Estratto fornito:
○ ○ ○ ○ ○

Bearzi

Udine e il futuro del basket

udine.jpgE’ una corsa che si risolverà al fotofinish quella per far restare il basket di alto livello in A2. da una parte la cordata di Massimo Blasoni dall’altra l’ipotesi di una salvezza curata dal sindaco Honsell. Massimo Blasoni quindi scende in campo. Nell’intervista rilasciata al Messaggero  a Domenico Pecile dichiara di aspettare solo il via libera di un corposo sponsor che potrebbe permettere  di affrontare le passività di gestione. Un gruppo di imprenditori quindi che lo stesso Blasoni avrebbe raccolto per salvare il basket a Udine. Come segnalato da Udine20 Luciano Gallerini potrebbe essere uno dei nomi importanti. Il Messaggero gli affianca quello di Paulin, immmobiliarista di alto profilo. La trattativa potrebbe davvero andare a buon fine e già si parla dei primi nomi dell’area tecnica: Massimo Piubello uomo di basket  conosciutissimo nell’ambiente e Claudio Bardini ex allenatore anche di Udine a metà anni 80.

La cosiddetta cordata Honsell-Pozzo non sta a guardare però. Ieri moderata agitazione nella sede dell’Udinese calcio con Volpe Pasini in visita in sede societaria. Perchè? Visibilità in vista delle europee? Vuole mettersi in mezzo come mediatore fra il comune e  i Pozzo?E’ l’uomo del contatto inviato dal comune? Se ne saprà di più nei prossimi giorni

Con ogni probabilità la manovra di  Blasoni ha fatto accelerare vorticosamente anche la cordata Honsell e presumibilmente nei prossimi giorni  si metteranno i primi mattoni per avviare un colloquio con l’ingegner Edi Snaidero.

Come si diceva negli articoli scorsi si tratta di politica del consenso: impensabile per il centrodestra lasciare che Honsell potessepassare per il salvatore della patria del basket. Blasoni nell’intervista al Messaggero parla di salvare l’anima cestistica della città ma i beninformati suggeriscono che alle spalle di tutto ci sia anche un gioco politico di contrapposizione al favore di Honsell. In tutto questo gioco politico manca l’intervento della provincia. Riuscirà l’onorevole Fontanini in questo momento di campagna elettorale a non buttarsi nella mischia? Possibile che il centrodestra non gli abbia chiesto una mano per trovare una soluzione alla matassa Snaidero? E Enzo Cainero? Davvero realistico che non abbia avuto alcun ruolo nella manovra di Blasoni?

○ ○ ○ ○ ○

Informazioni fornite:

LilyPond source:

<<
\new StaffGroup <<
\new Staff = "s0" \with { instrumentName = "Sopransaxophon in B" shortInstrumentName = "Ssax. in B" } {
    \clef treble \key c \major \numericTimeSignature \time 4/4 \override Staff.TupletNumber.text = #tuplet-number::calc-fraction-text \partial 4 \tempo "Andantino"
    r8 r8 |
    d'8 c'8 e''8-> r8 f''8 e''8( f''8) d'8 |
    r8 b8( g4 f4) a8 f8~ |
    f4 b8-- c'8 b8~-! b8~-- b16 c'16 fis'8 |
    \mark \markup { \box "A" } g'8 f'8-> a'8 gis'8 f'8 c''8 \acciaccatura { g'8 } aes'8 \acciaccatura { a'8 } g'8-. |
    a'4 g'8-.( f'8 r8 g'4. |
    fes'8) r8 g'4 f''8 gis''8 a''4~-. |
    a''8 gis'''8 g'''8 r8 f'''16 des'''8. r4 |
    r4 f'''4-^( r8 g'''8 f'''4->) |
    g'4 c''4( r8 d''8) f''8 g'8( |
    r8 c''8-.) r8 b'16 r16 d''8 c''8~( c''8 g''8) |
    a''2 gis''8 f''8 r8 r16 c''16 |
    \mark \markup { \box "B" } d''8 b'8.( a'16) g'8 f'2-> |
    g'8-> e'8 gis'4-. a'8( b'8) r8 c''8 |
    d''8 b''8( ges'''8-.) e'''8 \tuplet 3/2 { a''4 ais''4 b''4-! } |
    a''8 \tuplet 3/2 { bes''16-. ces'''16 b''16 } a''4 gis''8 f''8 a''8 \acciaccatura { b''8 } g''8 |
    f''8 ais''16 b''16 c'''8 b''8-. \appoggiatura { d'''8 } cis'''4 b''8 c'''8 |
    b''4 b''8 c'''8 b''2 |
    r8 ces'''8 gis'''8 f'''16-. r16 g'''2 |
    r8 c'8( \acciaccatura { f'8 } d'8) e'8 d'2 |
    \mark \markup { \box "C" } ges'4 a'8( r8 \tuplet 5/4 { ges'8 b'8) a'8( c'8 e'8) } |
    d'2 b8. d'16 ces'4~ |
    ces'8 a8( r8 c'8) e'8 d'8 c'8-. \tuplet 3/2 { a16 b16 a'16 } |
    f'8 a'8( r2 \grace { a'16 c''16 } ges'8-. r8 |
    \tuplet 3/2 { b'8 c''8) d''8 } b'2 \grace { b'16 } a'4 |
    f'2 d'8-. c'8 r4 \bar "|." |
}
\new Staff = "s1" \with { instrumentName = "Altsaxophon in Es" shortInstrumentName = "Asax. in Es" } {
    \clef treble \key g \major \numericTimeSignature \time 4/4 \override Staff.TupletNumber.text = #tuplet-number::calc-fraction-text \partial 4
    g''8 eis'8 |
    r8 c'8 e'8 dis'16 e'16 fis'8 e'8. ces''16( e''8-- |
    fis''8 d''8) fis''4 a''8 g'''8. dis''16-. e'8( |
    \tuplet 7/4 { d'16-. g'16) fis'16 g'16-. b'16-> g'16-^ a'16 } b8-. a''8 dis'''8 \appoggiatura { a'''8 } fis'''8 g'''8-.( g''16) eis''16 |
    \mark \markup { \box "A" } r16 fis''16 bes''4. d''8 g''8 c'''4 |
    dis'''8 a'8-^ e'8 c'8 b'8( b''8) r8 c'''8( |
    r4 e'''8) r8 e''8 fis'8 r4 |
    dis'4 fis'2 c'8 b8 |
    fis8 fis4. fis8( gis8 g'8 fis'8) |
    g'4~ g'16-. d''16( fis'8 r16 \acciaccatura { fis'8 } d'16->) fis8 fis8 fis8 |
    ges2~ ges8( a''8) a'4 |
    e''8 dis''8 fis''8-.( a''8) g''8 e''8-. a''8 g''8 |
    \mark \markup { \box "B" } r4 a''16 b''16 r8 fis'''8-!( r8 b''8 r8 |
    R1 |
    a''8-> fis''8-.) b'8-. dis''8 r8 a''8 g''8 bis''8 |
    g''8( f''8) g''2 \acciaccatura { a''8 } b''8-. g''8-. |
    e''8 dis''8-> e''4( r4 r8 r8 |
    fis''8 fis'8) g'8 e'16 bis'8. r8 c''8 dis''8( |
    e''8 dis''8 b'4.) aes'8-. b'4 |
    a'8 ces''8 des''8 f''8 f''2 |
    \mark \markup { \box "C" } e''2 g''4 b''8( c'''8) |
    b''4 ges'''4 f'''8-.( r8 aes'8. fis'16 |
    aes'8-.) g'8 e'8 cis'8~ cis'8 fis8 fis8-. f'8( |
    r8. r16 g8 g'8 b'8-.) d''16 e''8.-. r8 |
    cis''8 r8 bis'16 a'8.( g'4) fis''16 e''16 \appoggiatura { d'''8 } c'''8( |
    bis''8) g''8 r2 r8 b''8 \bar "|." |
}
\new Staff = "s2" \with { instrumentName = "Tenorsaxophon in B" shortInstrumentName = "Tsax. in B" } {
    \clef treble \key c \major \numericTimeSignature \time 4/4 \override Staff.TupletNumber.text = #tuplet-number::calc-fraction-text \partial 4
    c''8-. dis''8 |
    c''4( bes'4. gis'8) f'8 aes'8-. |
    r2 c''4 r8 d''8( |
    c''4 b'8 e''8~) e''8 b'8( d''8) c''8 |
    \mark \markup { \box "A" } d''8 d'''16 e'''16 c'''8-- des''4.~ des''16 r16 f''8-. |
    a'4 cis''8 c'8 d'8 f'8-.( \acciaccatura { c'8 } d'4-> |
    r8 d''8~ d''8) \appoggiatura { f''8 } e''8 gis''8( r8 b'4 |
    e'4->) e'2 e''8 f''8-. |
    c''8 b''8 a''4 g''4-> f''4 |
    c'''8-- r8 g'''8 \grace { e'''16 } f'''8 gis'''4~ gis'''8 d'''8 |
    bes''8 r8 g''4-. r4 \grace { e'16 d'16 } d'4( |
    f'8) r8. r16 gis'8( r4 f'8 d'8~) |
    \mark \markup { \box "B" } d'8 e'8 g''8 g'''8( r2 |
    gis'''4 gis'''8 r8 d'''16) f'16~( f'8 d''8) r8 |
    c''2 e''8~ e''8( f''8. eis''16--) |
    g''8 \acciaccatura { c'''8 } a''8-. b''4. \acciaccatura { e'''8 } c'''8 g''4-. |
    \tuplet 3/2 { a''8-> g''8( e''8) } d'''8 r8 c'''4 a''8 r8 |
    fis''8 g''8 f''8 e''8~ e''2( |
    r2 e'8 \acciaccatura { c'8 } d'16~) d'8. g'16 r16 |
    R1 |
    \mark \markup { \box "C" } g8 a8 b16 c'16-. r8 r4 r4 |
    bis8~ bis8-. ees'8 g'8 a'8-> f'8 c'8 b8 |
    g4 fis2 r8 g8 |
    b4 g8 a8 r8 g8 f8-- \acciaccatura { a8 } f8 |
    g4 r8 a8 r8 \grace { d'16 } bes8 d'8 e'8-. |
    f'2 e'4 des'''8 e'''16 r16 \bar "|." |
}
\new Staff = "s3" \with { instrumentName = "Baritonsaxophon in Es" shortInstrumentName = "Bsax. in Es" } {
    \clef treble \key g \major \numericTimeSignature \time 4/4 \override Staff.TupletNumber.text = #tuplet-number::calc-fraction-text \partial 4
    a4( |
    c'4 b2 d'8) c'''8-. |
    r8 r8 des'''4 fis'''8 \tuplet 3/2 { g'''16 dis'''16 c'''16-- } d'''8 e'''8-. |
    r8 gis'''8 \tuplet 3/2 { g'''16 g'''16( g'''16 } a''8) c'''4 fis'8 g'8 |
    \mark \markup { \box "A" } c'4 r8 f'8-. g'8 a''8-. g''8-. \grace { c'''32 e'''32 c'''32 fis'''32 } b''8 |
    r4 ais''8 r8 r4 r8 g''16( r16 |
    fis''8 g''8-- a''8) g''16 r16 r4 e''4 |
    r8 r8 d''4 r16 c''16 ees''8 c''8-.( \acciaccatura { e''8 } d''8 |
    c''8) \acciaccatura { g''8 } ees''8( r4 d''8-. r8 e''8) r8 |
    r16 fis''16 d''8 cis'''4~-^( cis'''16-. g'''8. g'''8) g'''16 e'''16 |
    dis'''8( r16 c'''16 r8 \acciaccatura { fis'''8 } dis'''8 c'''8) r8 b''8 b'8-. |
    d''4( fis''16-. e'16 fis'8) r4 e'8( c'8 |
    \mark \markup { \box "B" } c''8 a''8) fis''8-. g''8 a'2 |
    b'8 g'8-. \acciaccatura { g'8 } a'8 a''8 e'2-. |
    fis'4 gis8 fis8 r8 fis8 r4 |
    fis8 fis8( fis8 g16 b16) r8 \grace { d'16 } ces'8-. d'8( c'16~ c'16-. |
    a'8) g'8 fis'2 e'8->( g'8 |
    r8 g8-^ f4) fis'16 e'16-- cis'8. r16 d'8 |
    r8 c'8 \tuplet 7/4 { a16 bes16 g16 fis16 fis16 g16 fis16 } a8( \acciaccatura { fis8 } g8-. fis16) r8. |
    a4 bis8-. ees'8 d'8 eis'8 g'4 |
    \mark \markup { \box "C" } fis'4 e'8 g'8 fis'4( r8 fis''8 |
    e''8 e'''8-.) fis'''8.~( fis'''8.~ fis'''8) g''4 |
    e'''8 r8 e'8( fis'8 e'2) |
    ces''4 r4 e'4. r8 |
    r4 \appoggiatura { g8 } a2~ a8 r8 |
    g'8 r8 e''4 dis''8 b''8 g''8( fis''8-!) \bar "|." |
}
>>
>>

○ ○ ○ ○ ○

Attività da svolgere:
**A.** Secondo l'estratto sul basket a Udine, quale giornalista ha raccolto per il Messaggero l'intervista a Massimo Blasoni?
**B.** Riassuma in forma di elenco il paragrafo dell'estratto che inizia con «Come si diceva negli articoli scorsi», conservandone i fatti principali.
Le voci non hanno alcun ruolo in questo lavoro.

Soluzioni dell'esercizio:
**A.** Domenico Pecile.

**B.**
- Si tratta di politica del consenso: per il centrodestra è impensabile lasciare che Honsell passi per il salvatore del basket.
- Nell'intervista al Messaggero, Blasoni parla di salvare l'anima cestistica della città.
- Secondo i beninformati, dietro la sua iniziativa ci sarebbe anche un gioco politico di contrapposizione a Honsell.
- In questo gioco politico manca l'intervento della provincia.
- Restano aperti alcuni interrogativi:
  - se l'onorevole Fontanini, in piena campagna elettorale, entrerà nella vicenda;
  - se il centrodestra gli abbia chiesto aiuto per risolvere la questione Snaidero;
  - se Enzo Cainero abbia avuto un ruolo nella manovra di Blasoni.